Platon mengakui bahwa rakyat tidak mengambil bagian yang
bekerja dalam masalah legislatif regulatif. Menurutnya, karya
individu dapat dibagi menjadi tiga kelas ekspres di bidang publik.
Yang pertama adalah 'Gatekeeper', atau yang dikenal sebagai kelas
splendid, mereka memiliki pengetahuan paling banyak. Yang kedua
adalah 'Proporsional', atau tingkat perak, yang berada di bawah
aturan yang ditetapkan oleh Pengawal. Mereka memiliki ketabahan
dan suara kecil yang damai dan sungguh-sungguh. Selain itu, pilihan
terakhir adalah individu pekerja terbaik, atau kelas perunggu, yang
memiliki pengendalian diri dan wawasan tentang kerinduan tertentu.
Al-Farabi mengikuti Plato dengan cara yang berbeda.
Spesialis melihat kesamaan antara dibuat oleh Al-Farabi dan Plato.

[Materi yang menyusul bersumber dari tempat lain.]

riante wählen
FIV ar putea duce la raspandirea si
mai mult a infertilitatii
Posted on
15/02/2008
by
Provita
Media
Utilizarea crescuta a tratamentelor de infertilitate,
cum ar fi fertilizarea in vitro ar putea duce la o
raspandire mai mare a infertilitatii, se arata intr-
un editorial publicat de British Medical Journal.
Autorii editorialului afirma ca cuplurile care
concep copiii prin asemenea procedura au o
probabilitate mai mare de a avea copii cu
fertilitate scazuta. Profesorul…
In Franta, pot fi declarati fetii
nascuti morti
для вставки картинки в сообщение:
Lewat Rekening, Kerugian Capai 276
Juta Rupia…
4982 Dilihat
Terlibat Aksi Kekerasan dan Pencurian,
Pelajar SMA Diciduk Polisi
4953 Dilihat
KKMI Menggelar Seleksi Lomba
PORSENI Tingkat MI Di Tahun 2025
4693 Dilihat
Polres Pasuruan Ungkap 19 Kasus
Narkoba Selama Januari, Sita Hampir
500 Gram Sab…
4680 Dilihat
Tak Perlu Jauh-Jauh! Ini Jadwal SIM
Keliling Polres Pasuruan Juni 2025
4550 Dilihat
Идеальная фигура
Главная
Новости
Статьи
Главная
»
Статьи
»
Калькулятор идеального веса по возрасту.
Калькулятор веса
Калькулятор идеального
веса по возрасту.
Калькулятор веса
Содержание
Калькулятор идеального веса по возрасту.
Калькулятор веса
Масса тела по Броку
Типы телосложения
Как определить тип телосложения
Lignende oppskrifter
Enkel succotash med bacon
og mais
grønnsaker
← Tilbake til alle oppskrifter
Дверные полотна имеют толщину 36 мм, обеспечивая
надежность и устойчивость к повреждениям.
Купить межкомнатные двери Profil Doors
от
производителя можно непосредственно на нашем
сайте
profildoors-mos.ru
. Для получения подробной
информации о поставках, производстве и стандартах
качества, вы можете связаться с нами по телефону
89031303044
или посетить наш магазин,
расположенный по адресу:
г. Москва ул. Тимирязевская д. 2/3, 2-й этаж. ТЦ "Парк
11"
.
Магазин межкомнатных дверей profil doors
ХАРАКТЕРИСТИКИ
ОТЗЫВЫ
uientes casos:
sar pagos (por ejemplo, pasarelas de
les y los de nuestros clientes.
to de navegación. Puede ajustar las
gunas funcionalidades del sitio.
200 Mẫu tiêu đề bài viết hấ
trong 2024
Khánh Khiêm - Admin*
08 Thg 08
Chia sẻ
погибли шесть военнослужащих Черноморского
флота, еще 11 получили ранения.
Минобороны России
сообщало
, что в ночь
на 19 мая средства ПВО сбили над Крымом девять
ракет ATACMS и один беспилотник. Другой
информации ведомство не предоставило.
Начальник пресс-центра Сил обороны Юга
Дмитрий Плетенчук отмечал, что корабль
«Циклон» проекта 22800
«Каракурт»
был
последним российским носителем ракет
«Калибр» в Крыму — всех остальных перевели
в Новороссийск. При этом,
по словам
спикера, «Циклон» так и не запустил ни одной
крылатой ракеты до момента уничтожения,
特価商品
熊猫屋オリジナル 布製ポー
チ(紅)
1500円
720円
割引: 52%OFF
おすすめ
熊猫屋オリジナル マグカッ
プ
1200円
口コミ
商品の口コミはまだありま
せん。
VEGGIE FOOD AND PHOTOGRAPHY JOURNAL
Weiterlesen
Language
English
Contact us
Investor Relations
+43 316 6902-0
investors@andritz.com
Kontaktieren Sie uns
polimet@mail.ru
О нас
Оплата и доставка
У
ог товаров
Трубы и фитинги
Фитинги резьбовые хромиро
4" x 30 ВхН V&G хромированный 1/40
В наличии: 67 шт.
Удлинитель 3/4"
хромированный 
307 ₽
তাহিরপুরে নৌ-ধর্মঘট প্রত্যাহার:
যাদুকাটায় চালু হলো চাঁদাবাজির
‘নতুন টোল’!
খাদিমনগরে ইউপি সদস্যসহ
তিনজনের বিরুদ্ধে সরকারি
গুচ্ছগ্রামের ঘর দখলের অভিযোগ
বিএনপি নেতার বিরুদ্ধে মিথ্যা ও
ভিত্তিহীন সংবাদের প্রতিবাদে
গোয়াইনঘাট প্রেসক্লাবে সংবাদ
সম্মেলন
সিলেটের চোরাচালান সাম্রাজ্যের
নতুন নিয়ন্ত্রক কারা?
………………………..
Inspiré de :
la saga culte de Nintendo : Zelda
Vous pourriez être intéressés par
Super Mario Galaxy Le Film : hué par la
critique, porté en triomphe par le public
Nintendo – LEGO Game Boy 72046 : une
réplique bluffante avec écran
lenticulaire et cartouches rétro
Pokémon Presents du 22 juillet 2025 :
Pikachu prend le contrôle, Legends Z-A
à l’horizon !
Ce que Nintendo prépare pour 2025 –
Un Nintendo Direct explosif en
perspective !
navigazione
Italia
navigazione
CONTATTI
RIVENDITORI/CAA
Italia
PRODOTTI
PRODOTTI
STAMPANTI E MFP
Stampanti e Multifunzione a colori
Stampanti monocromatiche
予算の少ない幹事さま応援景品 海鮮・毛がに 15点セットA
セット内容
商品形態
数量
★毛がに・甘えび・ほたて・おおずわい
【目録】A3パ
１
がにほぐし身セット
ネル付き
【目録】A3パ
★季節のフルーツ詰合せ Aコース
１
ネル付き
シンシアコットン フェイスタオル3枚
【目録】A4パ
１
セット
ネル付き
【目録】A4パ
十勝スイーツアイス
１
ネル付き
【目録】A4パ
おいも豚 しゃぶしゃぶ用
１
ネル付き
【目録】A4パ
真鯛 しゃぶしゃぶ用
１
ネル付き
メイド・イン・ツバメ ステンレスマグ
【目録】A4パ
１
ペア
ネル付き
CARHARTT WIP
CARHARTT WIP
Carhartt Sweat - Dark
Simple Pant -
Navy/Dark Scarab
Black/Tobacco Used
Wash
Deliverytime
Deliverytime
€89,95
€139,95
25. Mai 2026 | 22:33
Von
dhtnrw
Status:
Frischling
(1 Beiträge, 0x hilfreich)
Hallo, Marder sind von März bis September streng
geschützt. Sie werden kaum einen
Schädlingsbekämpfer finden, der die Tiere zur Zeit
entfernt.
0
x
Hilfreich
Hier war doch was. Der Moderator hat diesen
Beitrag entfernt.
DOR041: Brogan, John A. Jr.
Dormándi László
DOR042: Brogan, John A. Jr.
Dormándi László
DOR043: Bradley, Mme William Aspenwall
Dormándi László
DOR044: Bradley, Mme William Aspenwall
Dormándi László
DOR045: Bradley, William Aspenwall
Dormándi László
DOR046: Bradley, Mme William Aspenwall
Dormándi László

Kedua karya mereka, Al-Farabi's Critical States dan Plato's
Republic, dimulai dengan menghadirkan Tuhan sebagai pendorong
pedoman yang signifikan dan menjamin bahwa penduduk harus
memahami keyakinan penting tentang surga untuk menambah
kerangka politik yang layak. Dalam keduanya juga dikatakan bahwa,
para penguasa harus berusaha membuat masyarakat dapat
mengetahui realitas tentang Surga. Selain itu, dua kasus bahwa
penghuninya harus bertindak dengan baik dalam perjalanan untuk
mencapai kepuasan yang tidak salah lagi
b) Dampak Aristoteles pada Alfarabi
Selain menerapkan pemikiran Plato dalam pemikiran
politiknya, Al-Farabi juga berusaha memasukkan pemikiran
Aristoteles dalam penalarannya. Khususnya tentang kemungkinan
warga dan warga berlatih. Pemikiran tentang kewarganegaraan dan
batasan populasi yang diajukan oleh Aristoteles tampaknya sangat
penting bagi Al-Farabi.
Aristoteles menggambarkan penduduk sejauh mereka
berkoordinasi dalam memutuskan dan berdiri teguh pada keadaan.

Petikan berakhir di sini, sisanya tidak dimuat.